GIVEN RECORDS:
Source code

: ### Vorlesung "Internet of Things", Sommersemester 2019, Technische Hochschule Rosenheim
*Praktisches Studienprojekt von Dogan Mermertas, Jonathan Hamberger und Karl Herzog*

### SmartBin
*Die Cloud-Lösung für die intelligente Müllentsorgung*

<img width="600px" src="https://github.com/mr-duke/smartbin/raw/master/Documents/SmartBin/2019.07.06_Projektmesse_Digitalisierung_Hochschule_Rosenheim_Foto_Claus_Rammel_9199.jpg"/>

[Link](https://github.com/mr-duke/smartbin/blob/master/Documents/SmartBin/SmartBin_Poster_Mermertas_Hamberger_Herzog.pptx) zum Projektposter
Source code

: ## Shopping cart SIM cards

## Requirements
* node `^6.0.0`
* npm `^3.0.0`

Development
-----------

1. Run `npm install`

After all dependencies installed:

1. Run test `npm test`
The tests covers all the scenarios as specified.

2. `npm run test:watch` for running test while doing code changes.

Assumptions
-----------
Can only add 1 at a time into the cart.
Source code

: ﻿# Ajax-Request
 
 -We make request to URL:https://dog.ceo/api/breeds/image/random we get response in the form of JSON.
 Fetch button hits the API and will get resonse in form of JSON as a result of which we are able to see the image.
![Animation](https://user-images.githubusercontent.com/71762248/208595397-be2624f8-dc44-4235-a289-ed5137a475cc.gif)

DIRECTIVE: Every line, from the one holding "1. Run test" through the last line of the material above, should be transcribed exactly, and no line outside that range.

RESPONSE BELOW:
1. Run test `npm test`
The tests covers all the scenarios as specified.

2. `npm run test:watch` for running test while doing code changes.

Assumptions
-----------
Can only add 1 at a time into the cart.
Source code

: ﻿# Ajax-Request
 
 -We make request to URL:https://dog.ceo/api/breeds/image/random we get response in the form of JSON.
 Fetch button hits the API and will get resonse in form of JSON as a result of which we are able to see the image.
![Animation](https://user-images.githubusercontent.com/71762248/208595397-be2624f8-dc44-4235-a289-ed5137a475cc.gif)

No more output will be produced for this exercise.